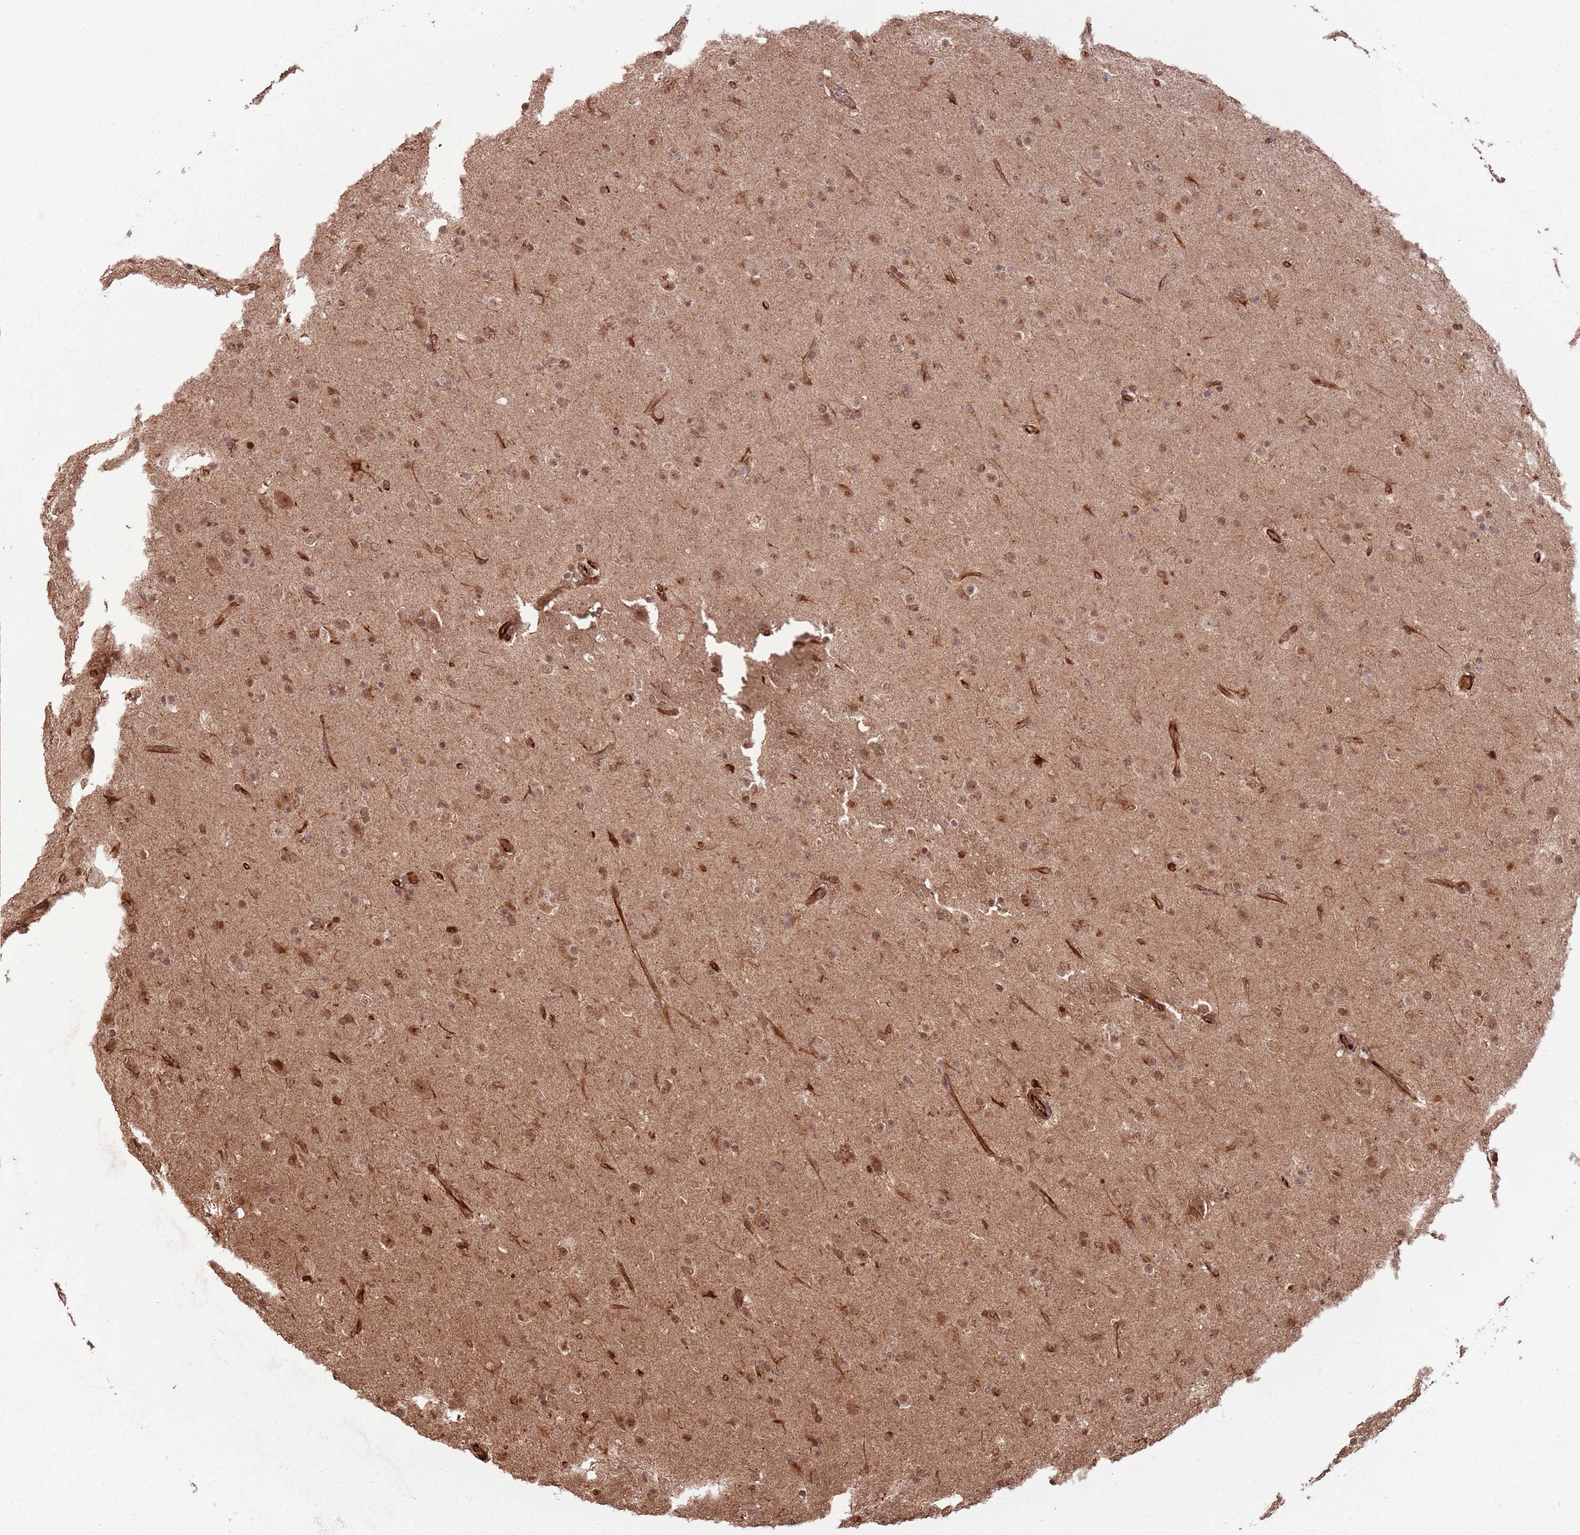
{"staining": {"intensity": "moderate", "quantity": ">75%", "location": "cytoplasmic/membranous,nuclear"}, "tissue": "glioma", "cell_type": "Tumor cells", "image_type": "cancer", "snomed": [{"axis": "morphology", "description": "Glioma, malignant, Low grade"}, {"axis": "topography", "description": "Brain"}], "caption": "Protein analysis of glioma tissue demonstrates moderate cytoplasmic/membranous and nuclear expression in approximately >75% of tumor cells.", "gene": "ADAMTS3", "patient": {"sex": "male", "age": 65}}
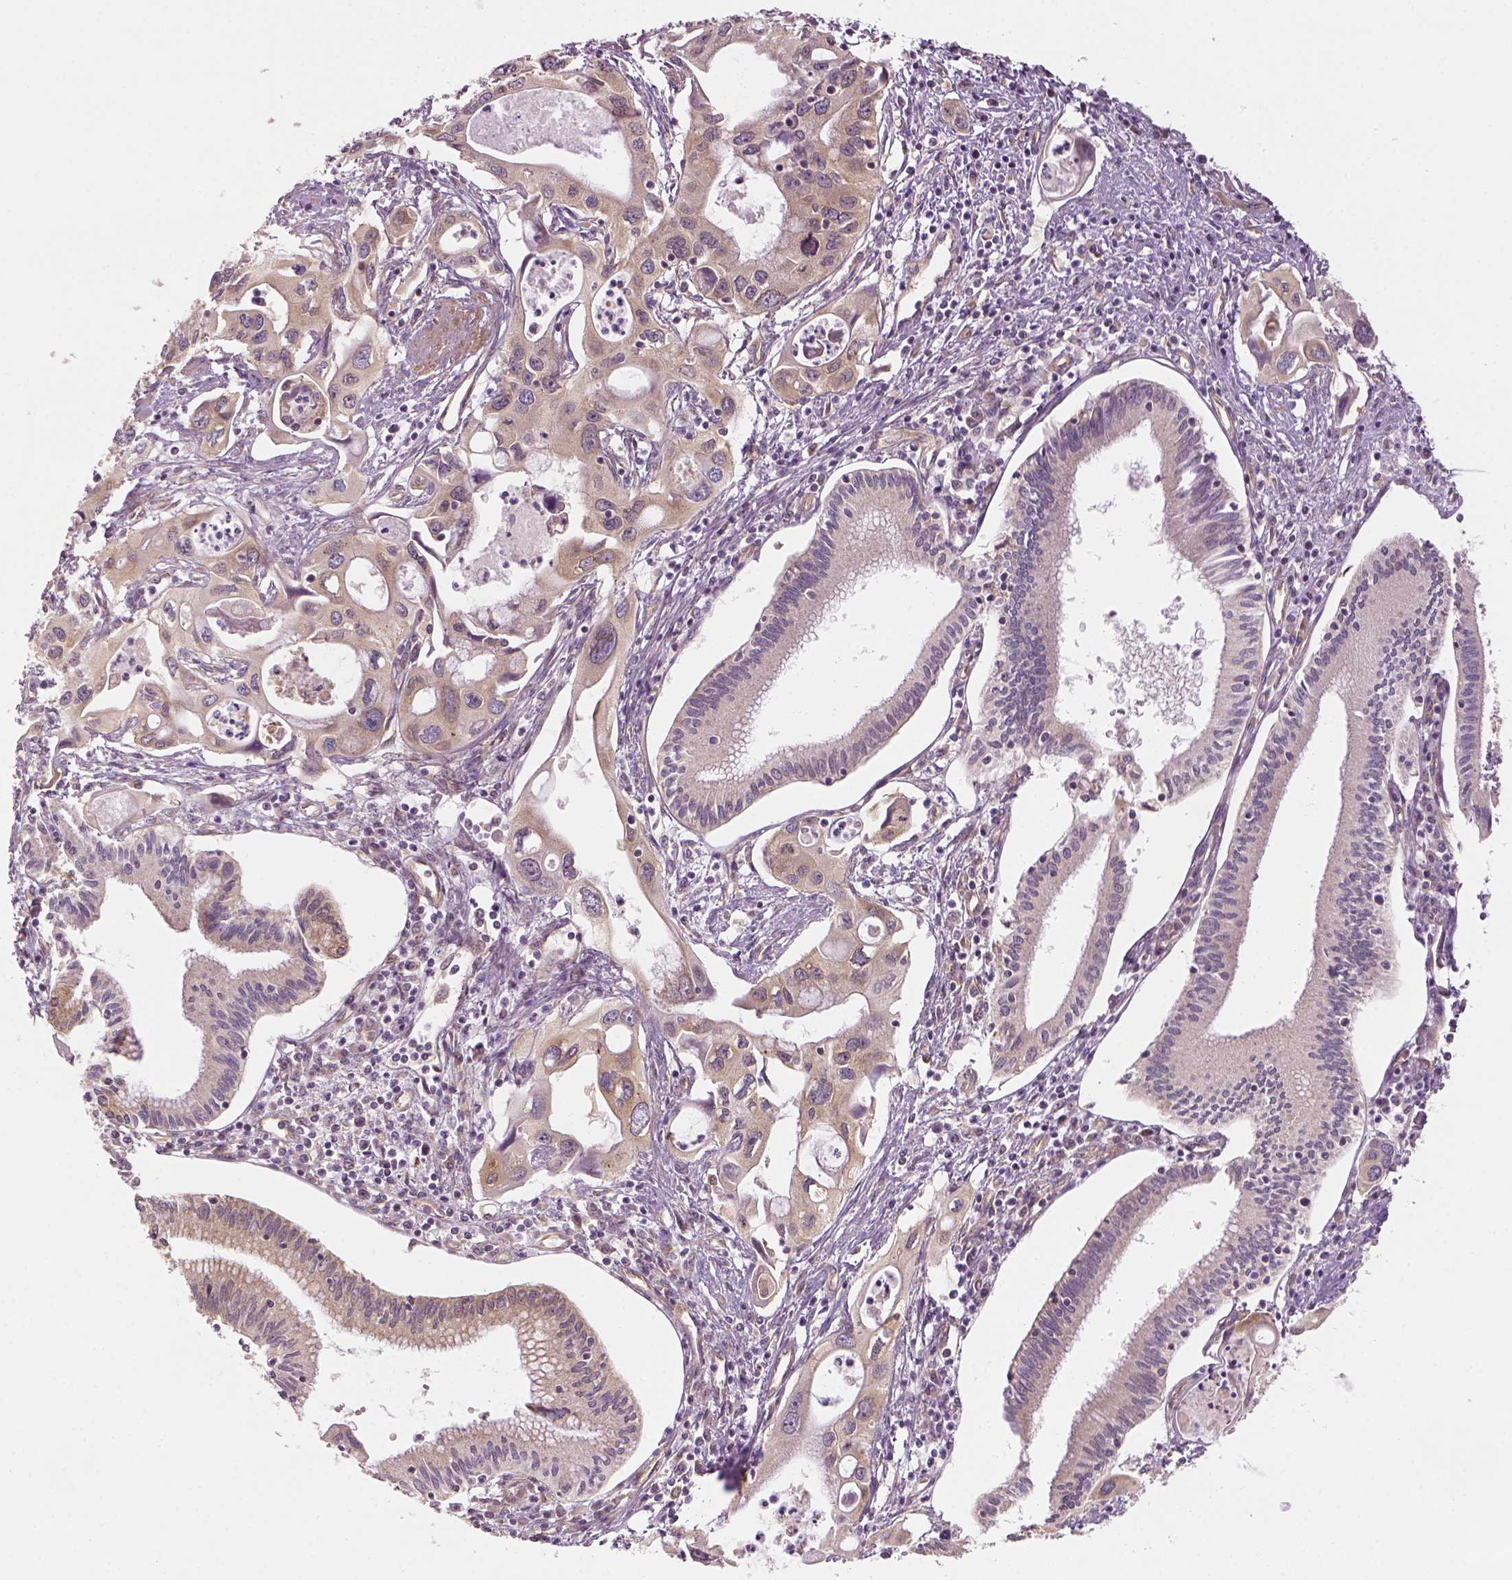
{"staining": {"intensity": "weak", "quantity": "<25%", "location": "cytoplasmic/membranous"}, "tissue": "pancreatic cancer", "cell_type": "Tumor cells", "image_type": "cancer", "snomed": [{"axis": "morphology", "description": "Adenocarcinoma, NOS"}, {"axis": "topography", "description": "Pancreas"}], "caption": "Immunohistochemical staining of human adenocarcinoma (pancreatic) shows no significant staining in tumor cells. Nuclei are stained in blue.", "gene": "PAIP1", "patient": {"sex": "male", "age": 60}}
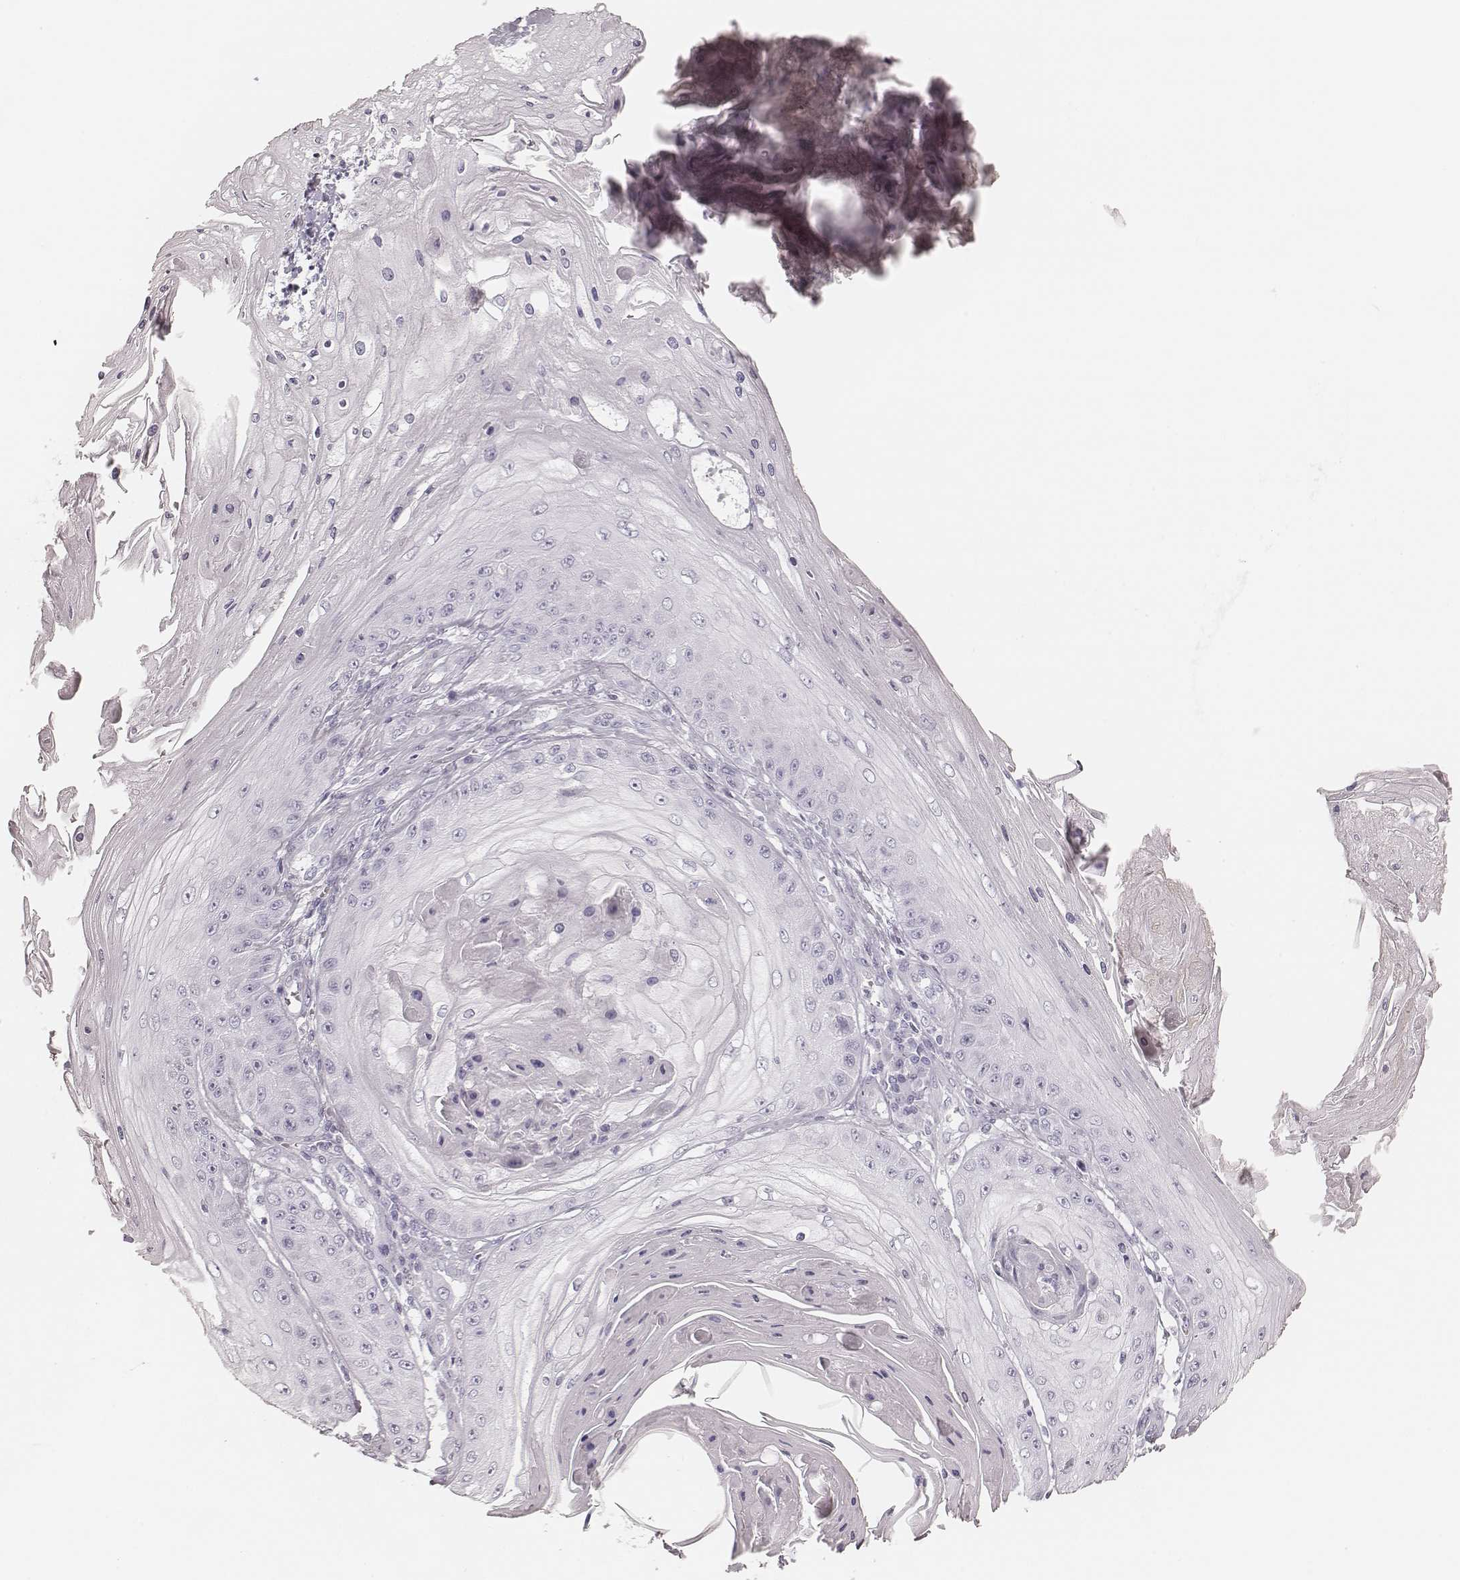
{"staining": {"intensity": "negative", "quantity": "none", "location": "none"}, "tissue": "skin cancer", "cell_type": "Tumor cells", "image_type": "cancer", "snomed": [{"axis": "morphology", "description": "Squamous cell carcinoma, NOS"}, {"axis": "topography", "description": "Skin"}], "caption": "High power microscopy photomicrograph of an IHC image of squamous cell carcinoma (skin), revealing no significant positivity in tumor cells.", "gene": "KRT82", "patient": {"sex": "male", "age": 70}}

Task to carry out. Nothing but the pictures should be left out when the listing above is transcribed.

Result of the exercise.
{"staining": {"intensity": "moderate", "quantity": ">75%", "location": "cytoplasmic/membranous,nuclear"}, "tissue": "glioma", "cell_type": "Tumor cells", "image_type": "cancer", "snomed": [{"axis": "morphology", "description": "Glioma, malignant, Low grade"}, {"axis": "topography", "description": "Brain"}], "caption": "Protein analysis of glioma tissue demonstrates moderate cytoplasmic/membranous and nuclear expression in approximately >75% of tumor cells.", "gene": "ADAMTS3", "patient": {"sex": "male", "age": 65}}
{"staining": {"intensity": "weak", "quantity": "<25%", "location": "cytoplasmic/membranous"}, "tissue": "pancreatic cancer", "cell_type": "Tumor cells", "image_type": "cancer", "snomed": [{"axis": "morphology", "description": "Adenocarcinoma, NOS"}, {"axis": "topography", "description": "Pancreas"}], "caption": "Immunohistochemical staining of human adenocarcinoma (pancreatic) shows no significant staining in tumor cells. Nuclei are stained in blue.", "gene": "PAIP1", "patient": {"sex": "male", "age": 60}}
{"staining": {"intensity": "negative", "quantity": "none", "location": "none"}, "tissue": "skin cancer", "cell_type": "Tumor cells", "image_type": "cancer", "snomed": [{"axis": "morphology", "description": "Squamous cell carcinoma, NOS"}, {"axis": "topography", "description": "Skin"}], "caption": "High power microscopy photomicrograph of an IHC image of squamous cell carcinoma (skin), revealing no significant positivity in tumor cells.", "gene": "KRT82", "patient": {"sex": "male", "age": 70}}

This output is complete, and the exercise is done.